[Page excerpt]:
# Really old and VERY heavy slate elevator controller



## Meadow (Jan 14, 2011)

Not mine but really neat none the less:


----------



## gnuuser (Jan 13, 2013)

funny thing 
i just got rid of a pile of fuze's and rectifiers of the type used in controls like that a week ago
no longer any use for them
maybe i should kept them and sold them on ebay


----------



## donaldelectrician (Sep 30, 2010)

gnuuser said:


> funny thing
> i just got rid of a pile of fuze's and rectifiers of the type used in controls like that a week ago
> no longer any use for them
> maybe i should kept them and sold them on ebay




It is what you need a Barn For .



I love that chit ... and stage stuff , and ....



Don


----------



## Southeast Power (Jan 18, 2009)

I've taken plenty of these to the dump.
Now I think they should be mounted on a wall somewhere and imagine how many times guys have had the plss shocked out of them working out of themselves.

[Data shown]:
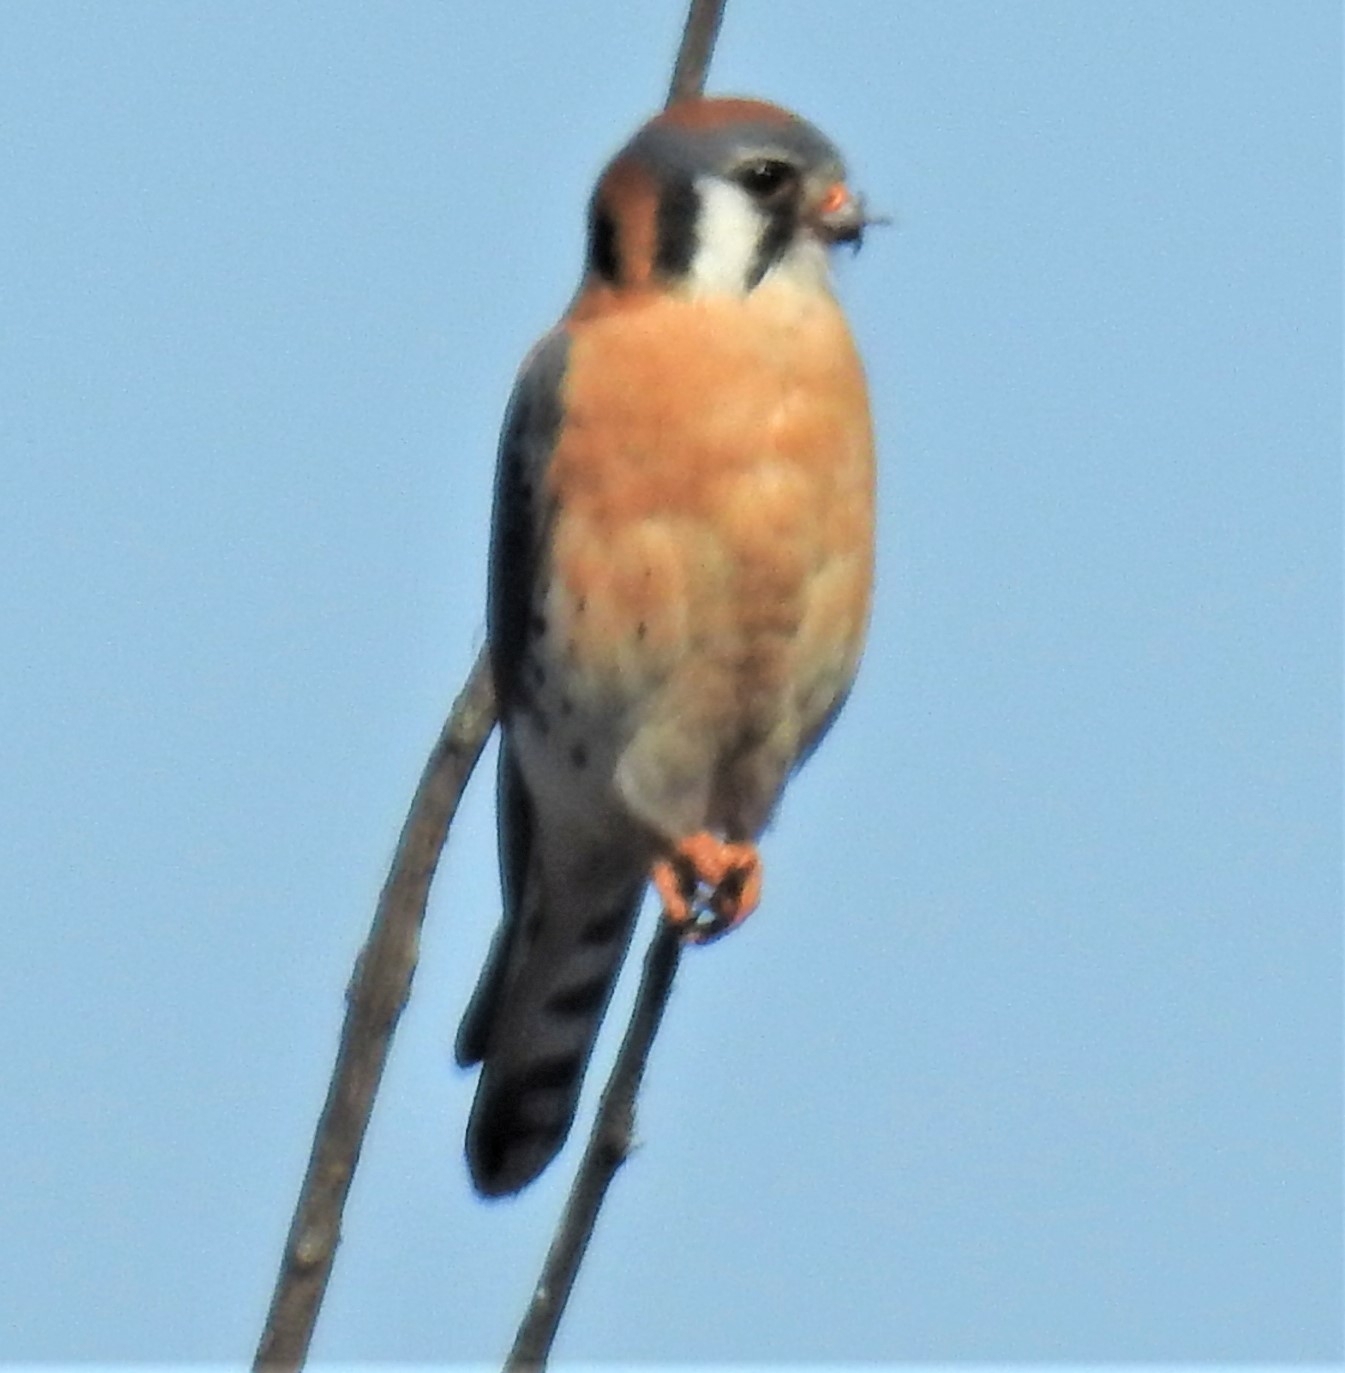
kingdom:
==
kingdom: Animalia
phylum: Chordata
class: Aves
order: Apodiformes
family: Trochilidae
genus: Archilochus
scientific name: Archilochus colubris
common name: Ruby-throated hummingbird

[Task set]:
1: In the forum thread about the old slate elevator controller, where does Southeast Power say they have taken plenty of these?
2: Carry on the forum thread about the old slate elevator controller, starting after its last post.

[Expected answers]:
1: To the dump.

2:
----------



## MechanicalDVR (Dec 29, 2007)

gnuuser said:


> funny thing
> i just got rid of a pile of fuze's and rectifiers of the type used in controls like that a week ago
> no longer any use for them
> maybe i should kept them and sold them on ebay



I agree, sometimes I think you can sell turds on ebay if you present them well.


----------



## dmxtothemax (Jun 15, 2010)

True quality workmanship !
When they cared about quality !


----------



## Meadow (Jan 14, 2011)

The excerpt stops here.